Among the most innovative and influential artists of his age, the beloved sixteenth-century Netherlandish painter Pieter Bruegel the Elder (ca. 1525/30–1569) was also a remarkable draftsman and designer of prints. This exhibition includes the largest number of drawings by the artist ever assembled, in addition to some fifty prints designed by him, as well as a selection of drawings formerly attributed to Bruegel. Culled from European and North American public and private collections, this exhibition presents the largest number of Bruegel's drawings ever assembled and reflects recent advances in scholarship that have dramatically changed our view of the artist's work.

During the past two decades our conception of Bruegel's graphic oeuvre has changed dramatically. Most important, in the early 1990s, a large group of Alpine studies, long considered central masterpieces in the artist's work, were removed from his oeuvre because it was discovered that they were drawn on paper produced after the artist's death.

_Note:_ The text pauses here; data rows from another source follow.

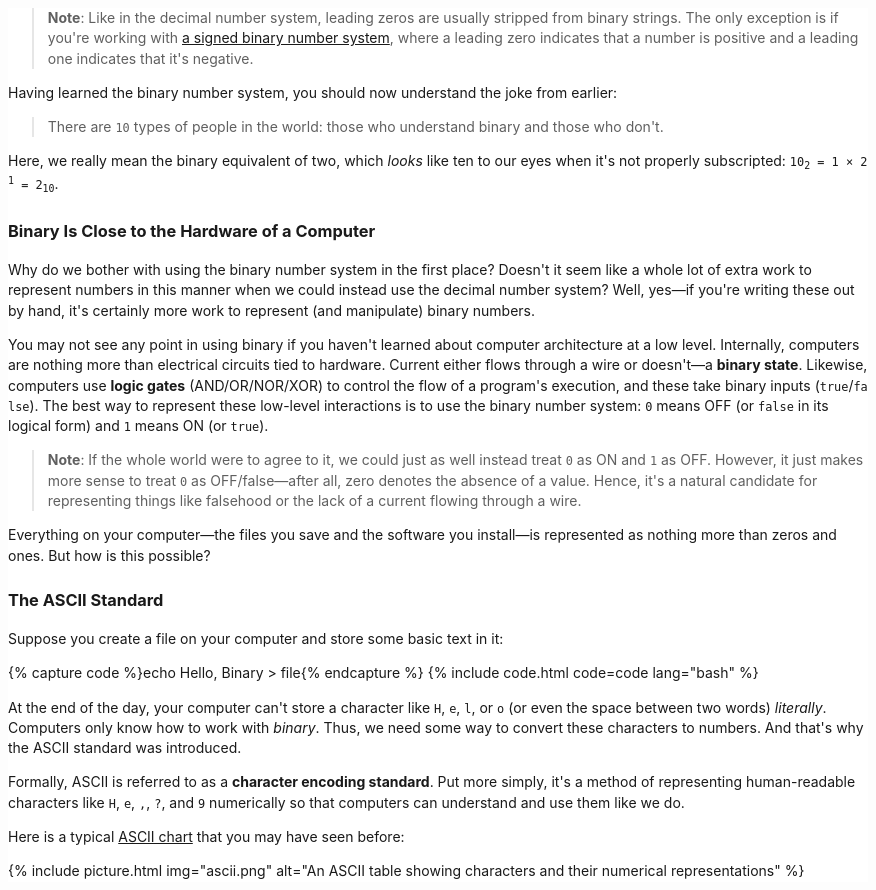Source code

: > **Note**: Like in the decimal number system, leading zeros are usually stripped from binary strings. The only exception is if you're working with [a signed binary number system](#signed-binary-number-system-twos-complement), where a leading zero indicates that a number is positive and a leading one indicates that it's negative.

Having learned the binary number system, you should now understand the joke from earlier:

> There are <code>10</code> types of people in the world: those who understand binary and those who don't.

Here, we really mean the binary equivalent of two, which *looks* like ten to our eyes when it's not properly subscripted: <code>10<sub>2</sub> = 1 × 2<sup>1</sup> = 2<sub>10</sub></code>.

### Binary Is Close to the Hardware of a Computer

Why do we bother with using the binary number system in the first place? Doesn't it seem like a whole lot of extra work to represent numbers in this manner when we could instead use the decimal number system? Well, yes—if you're writing these out by hand, it's certainly more work to represent (and manipulate) binary numbers.

You may not see any point in using binary if you haven't learned about computer architecture at a low level. Internally, computers are nothing more than electrical circuits tied to hardware. Current either flows through a wire or doesn't—a **binary state**. Likewise, computers use **logic gates** (AND/OR/NOR/XOR) to control the flow of a program's execution, and these take binary inputs (<code>true</code>/<code>false</code>). The best way to represent these low-level interactions is to use the binary number system: <code>0</code> means OFF (or <code>false</code> in its logical form) and <code>1</code> means ON (or <code>true</code>).

> **Note**: If the whole world were to agree to it, we could just as well instead treat <code>0</code> as ON and <code>1</code> as OFF. However, it just makes more sense to treat <code>0</code> as OFF/false—after all, zero denotes the absence of a value. Hence, it's a natural candidate for representing things like falsehood or the lack of a current flowing through a wire.

Everything on your computer—the files you save and the software you install—is represented as nothing more than zeros and ones. But how is this possible?

### The ASCII Standard

Suppose you create a file on your computer and store some basic text in it:

{% capture code %}echo Hello, Binary > file{% endcapture %}
{% include code.html code=code lang="bash" %}

At the end of the day, your computer can't store a character like <code>H</code>, <code>e</code>, <code>l</code>, or <code>o</code> (or even the space between two words) *literally*. Computers only know how to work with *binary*. Thus, we need some way to convert these characters to numbers. And that's why the ASCII standard was introduced.

Formally, ASCII is referred to as a **character encoding standard**. Put more simply, it's a method of representing human-readable characters like <code>H</code>, <code>e</code>, <code>,</code>, <code>?</code>, and <code>9</code> numerically so that computers can understand and use them like we do.

Here is a typical [ASCII chart](http://www.asciitable.com/) that you may have seen before:

{% include picture.html img="ascii.png" alt="An ASCII table showing characters and their numerical representations" %}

In turn, a number of drawings that were once not considered to have been made by Bruegel are now accepted as by his hand. This exhibition examines this newly defined Bruegel and reasseses his importance and impact as a graphic artist.

Among Bruegel's foremost artistic achievements is the naturalistic rendering of landscape in pen drawings and engravings, which capture vast expanses of mountains and valleys. Many of his landscapes were created during and just after the artist's journey to Italy in 1552–53. The expansive Alpine vistas that he witnessed during that trip left a lasting impression on his work.